> _Required action 1_:
In the inequality passage, reproduce the part that opens with the words containing "Multiplicative rearrangement inequality." and closes with "(in one-line notation).", substituting "non-negative real numbers" for "nonnegative reals".
> _Required action 2_:
According to the inequality passage, in what notation is the permutation $\sigma = \left(3,1,2\right)$ written?

> _Source text_:
Multiplicative rearrangement inequality. Let $a_1, a_2, \ldots, a_n$ and $b_1, b_2, \ldots, b_n$ be $2n$ nonnegative reals. Let $\sigma$ be a permutation of $\left\{1, 2, \ldots, n\right\}$ such that no $i$ and $j$ satisfy $a_i > a_j$ and $b_{\sigma\left(i\right)} < b_{\sigma\left(j\right)}$. (In this case, we say that the $n$-tuples $\left(a_1, a_2, \ldots, a_n\right)$ and $\left(b_{\sigma\left(1\right)}, b_{\sigma\left(2\right)}, \ldots, b_{\sigma\left(n\right)}\right)$ are weakly equi-ordered.) Then,

$\prod\limits_{i=1}^n \left(a_i + b_i\right) \geq \prod\limits_{i=1}^n \left(a_i + b_{\sigma\left(i\right)}\right)$.

To get your inequality from this, assume WLOG that set $a_1 = 1+a$, $a_2 = 1+b$, $a_3 = 1+c$, $b_1 = b^2$, $b_2 = c^2$, $b_3 = a^2$ and $\sigma = \left(3,1,2\right)$ (in one-line notation).

How to prove the multiplicative rearrangement inequality? I remember doing it on AoPS long ago, but I cannot find the post and I don't recall it being particularly readable, so let me give a few hints:

1. Prove that there is a permutation $\tau \in S_n$ such that $a_{\tau\left(1\right)} \leq a_{\tau\left(2\right)} \leq \cdots \leq a_{\tau\left(n\right)}$ and $b_{\sigma\left(\tau\left(1\right)\right)} \leq b_{\sigma\left(\tau\left(2\right)\right)} \leq \cdots \leq b_{\sigma\left(\tau\left(n\right)\right)}$. This is pure combinatorics, and rather simple: First find $\tau$ such that $a_{\tau\left(1\right)} \leq a_{\tau\left(2\right)} \leq \cdots \leq a_{\tau\left(n\right)}$ holds. Then, you have $b_{\sigma\left(\tau\left(i\right)\right)} \leq b_{\sigma\left(\tau\left(j\right)\right)}$ for every $i < j$ satisfying $a_{\tau\left(i\right)} < a_{\tau\left(j\right)}$ (because of the "weakly equi-ordered" condition), but you might occasionally have opposite inequalities for $i < j$ satisfying $a_{\tau\left(i\right)} = a_{\tau\left(j\right)}$. Fix these opposite inequalities by sorting the corresponding values of $\tau$ in the "right order".

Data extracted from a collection
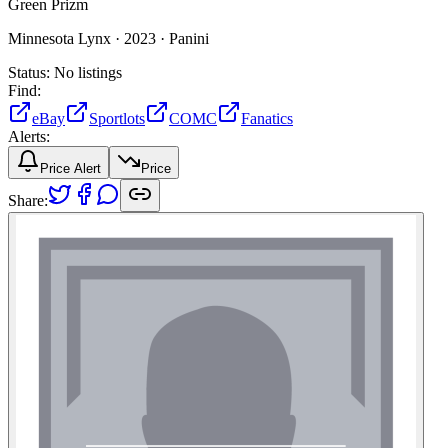
Green Prizm
Minnesota Lynx ·
2023 ·
Panini
Status:
No listings
Find:
eBay
Sportlots
COMC
Fanatics
Alerts:
Price Alert
Price
Share:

> _Response box 1_:
Multiplicative rearrangement inequality. Let $a_1, a_2, \ldots, a_n$ and $b_1, b_2, \ldots, b_n$ be $2n$ non-negative real numbers. Let $\sigma$ be a permutation of $\left\{1, 2, \ldots, n\right\}$ such that no $i$ and $j$ satisfy $a_i > a_j$ and $b_{\sigma\left(i\right)} < b_{\sigma\left(j\right)}$. (In this case, we say that the $n$-tuples $\left(a_1, a_2, \ldots, a_n\right)$ and $\left(b_{\sigma\left(1\right)}, b_{\sigma\left(2\right)}, \ldots, b_{\sigma\left(n\right)}\right)$ are weakly equi-ordered.) Then,

$\prod\limits_{i=1}^n \left(a_i + b_i\right) \geq \prod\limits_{i=1}^n \left(a_i + b_{\sigma\left(i\right)}\right)$.

To get your inequality from this, assume WLOG that set $a_1 = 1+a$, $a_2 = 1+b$, $a_3 = 1+c$, $b_1 = b^2$, $b_2 = c^2$, $b_3 = a^2$ and $\sigma = \left(3,1,2\right)$ (in one-line notation).

> _Response box 2_:
One-line notation.